**The task:** Please retype every line of the records below without any changes.

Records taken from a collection
* * * * * * * * *
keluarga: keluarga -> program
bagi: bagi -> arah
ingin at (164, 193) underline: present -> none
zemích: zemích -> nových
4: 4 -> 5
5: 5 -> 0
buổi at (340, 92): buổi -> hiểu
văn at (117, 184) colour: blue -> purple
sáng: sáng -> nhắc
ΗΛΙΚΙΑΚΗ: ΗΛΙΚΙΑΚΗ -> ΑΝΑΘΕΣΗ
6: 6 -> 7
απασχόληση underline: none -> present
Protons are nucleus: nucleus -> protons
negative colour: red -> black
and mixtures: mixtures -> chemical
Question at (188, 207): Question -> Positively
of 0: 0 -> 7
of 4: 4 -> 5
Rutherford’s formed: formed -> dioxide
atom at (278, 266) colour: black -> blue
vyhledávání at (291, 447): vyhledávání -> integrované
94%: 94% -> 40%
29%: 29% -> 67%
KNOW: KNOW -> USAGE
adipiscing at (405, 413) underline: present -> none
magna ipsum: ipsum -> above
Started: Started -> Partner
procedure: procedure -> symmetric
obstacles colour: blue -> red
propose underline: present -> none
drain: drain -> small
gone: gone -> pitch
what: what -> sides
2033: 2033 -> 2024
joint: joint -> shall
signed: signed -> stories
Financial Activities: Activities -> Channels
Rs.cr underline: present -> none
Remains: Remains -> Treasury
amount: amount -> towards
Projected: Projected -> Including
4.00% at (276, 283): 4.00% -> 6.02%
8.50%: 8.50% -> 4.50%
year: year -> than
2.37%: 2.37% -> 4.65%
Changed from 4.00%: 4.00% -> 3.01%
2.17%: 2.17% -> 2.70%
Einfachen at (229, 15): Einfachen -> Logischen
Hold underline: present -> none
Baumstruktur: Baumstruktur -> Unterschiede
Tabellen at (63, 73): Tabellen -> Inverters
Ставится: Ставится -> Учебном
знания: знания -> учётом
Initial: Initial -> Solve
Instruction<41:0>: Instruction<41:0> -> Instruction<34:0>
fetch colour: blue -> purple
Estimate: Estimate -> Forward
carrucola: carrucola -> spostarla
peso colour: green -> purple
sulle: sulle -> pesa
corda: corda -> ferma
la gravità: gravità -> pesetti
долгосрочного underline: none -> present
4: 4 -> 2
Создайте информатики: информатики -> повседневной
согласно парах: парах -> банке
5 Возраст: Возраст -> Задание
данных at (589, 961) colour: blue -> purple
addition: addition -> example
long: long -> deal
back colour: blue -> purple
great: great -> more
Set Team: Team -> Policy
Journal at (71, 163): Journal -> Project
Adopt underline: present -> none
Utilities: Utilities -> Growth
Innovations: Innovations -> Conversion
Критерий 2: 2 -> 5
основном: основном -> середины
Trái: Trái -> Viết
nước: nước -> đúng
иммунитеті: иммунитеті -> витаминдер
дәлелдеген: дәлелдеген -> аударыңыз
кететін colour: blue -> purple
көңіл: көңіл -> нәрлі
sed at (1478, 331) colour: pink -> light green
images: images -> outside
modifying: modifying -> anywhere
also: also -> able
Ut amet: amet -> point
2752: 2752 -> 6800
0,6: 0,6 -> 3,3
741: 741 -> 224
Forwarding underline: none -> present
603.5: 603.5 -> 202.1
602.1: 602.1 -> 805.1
* * * * * * * * *
**Final result:**
keluarga: keluarga -> program
bagi: bagi -> arah
ingin at (164, 193) underline: present -> none
zemích: zemích -> nových
4: 4 -> 5
5: 5 -> 0
buổi at (340, 92): buổi -> hiểu
văn at (117, 184) colour: blue -> purple
sáng: sáng -> nhắc
ΗΛΙΚΙΑΚΗ: ΗΛΙΚΙΑΚΗ -> ΑΝΑΘΕΣΗ
6: 6 -> 7
απασχόληση underline: none -> present
Protons are nucleus: nucleus -> protons
negative colour: red -> black
and mixtures: mixtures -> chemical
Question at (188, 207): Question -> Positively
of 0: 0 -> 7
of 4: 4 -> 5
Rutherford’s formed: formed -> dioxide
atom at (278, 266) colour: black -> blue
vyhledávání at (291, 447): vyhledávání -> integrované
94%: 94% -> 40%
29%: 29% -> 67%
KNOW: KNOW -> USAGE
adipiscing at (405, 413) underline: present -> none
magna ipsum: ipsum -> above
Started: Started -> Partner
procedure: procedure -> symmetric
obstacles colour: blue -> red
propose underline: present -> none
drain: drain -> small
gone: gone -> pitch
what: what -> sides
2033: 2033 -> 2024
joint: joint -> shall
signed: signed -> stories
Financial Activities: Activities -> Channels
Rs.cr underline: present -> none
Remains: Remains -> Treasury
amount: amount -> towards
Projected: Projected -> Including
4.00% at (276, 283): 4.00% -> 6.02%
8.50%: 8.50% -> 4.50%
year: year -> than
2.37%: 2.37% -> 4.65%
Changed from 4.00%: 4.00% -> 3.01%
2.17%: 2.17% -> 2.70%
Einfachen at (229, 15): Einfachen -> Logischen
Hold underline: present -> none
Baumstruktur: Baumstruktur -> Unterschiede
Tabellen at (63, 73): Tabellen -> Inverters
Ставится: Ставится -> Учебном
знания: знания -> учётом
Initial: Initial -> Solve
Instruction<41:0>: Instruction<41:0> -> Instruction<34:0>
fetch colour: blue -> purple
Estimate: Estimate -> Forward
carrucola: carrucola -> spostarla
peso colour: green -> purple
sulle: sulle -> pesa
corda: corda -> ferma
la gravità: gravità -> pesetti
долгосрочного underline: none -> present
4: 4 -> 2
Создайте информатики: информатики -> повседневной
согласно парах: парах -> банке
5 Возраст: Возраст -> Задание
данных at (589, 961) colour: blue -> purple
addition: addition -> example
long: long -> deal
back colour: blue -> purple
great: great -> more
Set Team: Team -> Policy
Journal at (71, 163): Journal -> Project
Adopt underline: present -> none
Utilities: Utilities -> Growth
Innovations: Innovations -> Conversion
Критерий 2: 2 -> 5
основном: основном -> середины
Trái: Trái -> Viết
nước: nước -> đúng
иммунитеті: иммунитеті -> витаминдер
дәлелдеген: дәлелдеген -> аударыңыз
кететін colour: blue -> purple
көңіл: көңіл -> нәрлі
sed at (1478, 331) colour: pink -> light green
images: images -> outside
modifying: modifying -> anywhere
also: also -> able
Ut amet: amet -> point
2752: 2752 -> 6800
0,6: 0,6 -> 3,3
741: 741 -> 224
Forwarding underline: none -> present
603.5: 603.5 -> 202.1
602.1: 602.1 -> 805.1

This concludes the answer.